Great deep learning researchers are very creative when it comes to designing loss functions.

We would print pictures in different resolutions and run it through our friends and say, can you tell if it's the day or the night. It turns out that below a certain resolution, they can't anymore. Those type of insights we could get over the next 10 minutes, literally by using humans as a proxy.

The calculation is really about how fast our iteration cycles can be. It's not about necessarily the performance of the model. You want to be able to iterate super quickly. If your model takes one year to train, you're not going to be able to iterate.

If the labeling scheme is easier for you, it's easier for the model.

We went around campus and literally recorded people saying activate and other words. We created a Python script that randomly inserts words. The trick is that because the Python script did that, the Python script knows where activate was put so it can label automatically. Within three hours, we had millions of data points.

These hacks are valuable. Why does Meta go out and give crazy offers to a few researchers? Because they know stuff. They know those hacks, literally.

You take the top left pixel on one image, it's bright. You take the top left pixel on another image of the same person, it's dark. The difference between these two pixels is massive, close to 255, yet the pixel doesn't even matter. So why would you use that for comparison?

Contrastive learning: you take a picture, you make a variance of it with noise, rotation, cropping, translation, whatever you want. Then you put these two in the data set and say these should have the same vector. That's why it's called self-supervised learning. You don't have labels, you just create a learning environment that makes the network learn from the patterns of the data directly itself.

The shift from supervised triplets to self-supervised pairs is why modern models are trained on billions of unlabeled images.
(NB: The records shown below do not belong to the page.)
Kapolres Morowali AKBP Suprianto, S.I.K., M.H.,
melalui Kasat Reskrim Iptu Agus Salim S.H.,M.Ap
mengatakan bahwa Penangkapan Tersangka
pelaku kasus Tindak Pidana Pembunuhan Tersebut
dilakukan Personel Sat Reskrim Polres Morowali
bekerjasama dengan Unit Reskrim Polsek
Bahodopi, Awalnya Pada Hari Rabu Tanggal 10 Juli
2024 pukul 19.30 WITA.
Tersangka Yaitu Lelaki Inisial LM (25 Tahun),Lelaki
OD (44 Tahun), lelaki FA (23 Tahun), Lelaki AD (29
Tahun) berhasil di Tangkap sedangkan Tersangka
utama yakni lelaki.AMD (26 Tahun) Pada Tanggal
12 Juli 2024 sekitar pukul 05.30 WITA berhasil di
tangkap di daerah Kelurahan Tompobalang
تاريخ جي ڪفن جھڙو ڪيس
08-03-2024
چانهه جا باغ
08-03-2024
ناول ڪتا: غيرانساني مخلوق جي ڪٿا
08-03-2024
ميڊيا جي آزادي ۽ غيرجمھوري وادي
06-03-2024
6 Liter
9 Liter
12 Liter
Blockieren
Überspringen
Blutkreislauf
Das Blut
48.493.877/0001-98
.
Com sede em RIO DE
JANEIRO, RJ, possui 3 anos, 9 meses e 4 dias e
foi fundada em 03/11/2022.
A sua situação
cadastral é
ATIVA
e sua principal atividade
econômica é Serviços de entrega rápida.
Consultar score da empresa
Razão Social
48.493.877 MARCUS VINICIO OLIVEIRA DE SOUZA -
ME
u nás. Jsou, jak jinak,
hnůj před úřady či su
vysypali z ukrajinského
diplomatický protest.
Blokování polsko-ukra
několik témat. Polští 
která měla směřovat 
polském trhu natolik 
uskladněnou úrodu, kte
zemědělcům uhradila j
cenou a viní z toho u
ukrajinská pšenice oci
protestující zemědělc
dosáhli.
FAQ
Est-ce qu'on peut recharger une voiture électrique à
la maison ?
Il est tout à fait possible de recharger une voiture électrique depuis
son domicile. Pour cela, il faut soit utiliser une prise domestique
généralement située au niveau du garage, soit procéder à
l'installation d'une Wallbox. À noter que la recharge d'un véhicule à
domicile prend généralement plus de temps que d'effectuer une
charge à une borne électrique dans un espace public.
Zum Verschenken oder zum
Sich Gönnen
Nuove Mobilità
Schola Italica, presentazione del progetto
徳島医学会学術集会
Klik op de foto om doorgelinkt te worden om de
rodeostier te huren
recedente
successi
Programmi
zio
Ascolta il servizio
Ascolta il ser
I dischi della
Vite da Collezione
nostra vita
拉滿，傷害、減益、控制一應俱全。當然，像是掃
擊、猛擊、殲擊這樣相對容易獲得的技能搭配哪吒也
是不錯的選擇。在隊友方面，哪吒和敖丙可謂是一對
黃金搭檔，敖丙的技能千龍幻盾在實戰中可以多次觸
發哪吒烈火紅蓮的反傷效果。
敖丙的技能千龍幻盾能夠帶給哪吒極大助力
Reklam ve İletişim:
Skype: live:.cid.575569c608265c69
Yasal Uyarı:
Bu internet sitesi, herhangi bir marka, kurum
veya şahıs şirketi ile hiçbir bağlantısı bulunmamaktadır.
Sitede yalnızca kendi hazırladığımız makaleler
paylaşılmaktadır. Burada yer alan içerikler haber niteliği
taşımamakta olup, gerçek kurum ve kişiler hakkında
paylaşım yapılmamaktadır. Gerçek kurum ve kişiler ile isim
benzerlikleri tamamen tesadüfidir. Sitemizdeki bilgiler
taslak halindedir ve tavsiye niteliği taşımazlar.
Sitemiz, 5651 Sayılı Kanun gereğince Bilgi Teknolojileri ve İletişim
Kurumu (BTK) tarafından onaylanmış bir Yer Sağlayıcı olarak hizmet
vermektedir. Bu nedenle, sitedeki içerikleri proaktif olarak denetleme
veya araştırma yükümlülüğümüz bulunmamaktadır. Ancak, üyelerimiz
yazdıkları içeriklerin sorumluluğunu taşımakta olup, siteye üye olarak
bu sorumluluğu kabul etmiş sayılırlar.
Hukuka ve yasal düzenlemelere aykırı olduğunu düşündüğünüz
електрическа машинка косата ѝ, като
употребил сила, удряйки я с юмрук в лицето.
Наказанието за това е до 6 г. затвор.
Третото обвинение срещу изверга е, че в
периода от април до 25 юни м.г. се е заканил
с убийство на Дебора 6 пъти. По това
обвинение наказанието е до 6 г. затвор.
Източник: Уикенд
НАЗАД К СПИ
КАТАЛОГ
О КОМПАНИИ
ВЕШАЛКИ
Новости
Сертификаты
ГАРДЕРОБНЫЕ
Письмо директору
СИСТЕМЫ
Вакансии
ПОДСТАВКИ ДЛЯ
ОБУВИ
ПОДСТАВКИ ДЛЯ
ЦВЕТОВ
You can literally write a script and scrape and it will auto-label the images and put them in pairs, do variations, and then you'll end up with a very powerful pre-trained model. Much simpler than people think.

This is not typically called supervised learning, it will be called weakly supervised learning because you're not actually labeling images with captions, you are benefiting from naturally occurring pairings in the world.

Emergent behaviors are unexpected capabilities that arise from simple training objectives at scale without being explicitly taught or labeled.

Most things connect through a single modality. For example, thermal data connects to imaging. Imaging connects to text. So text is going to connect through images with thermal data. Most things connect to text. So that's what you want to use as your shared space typically.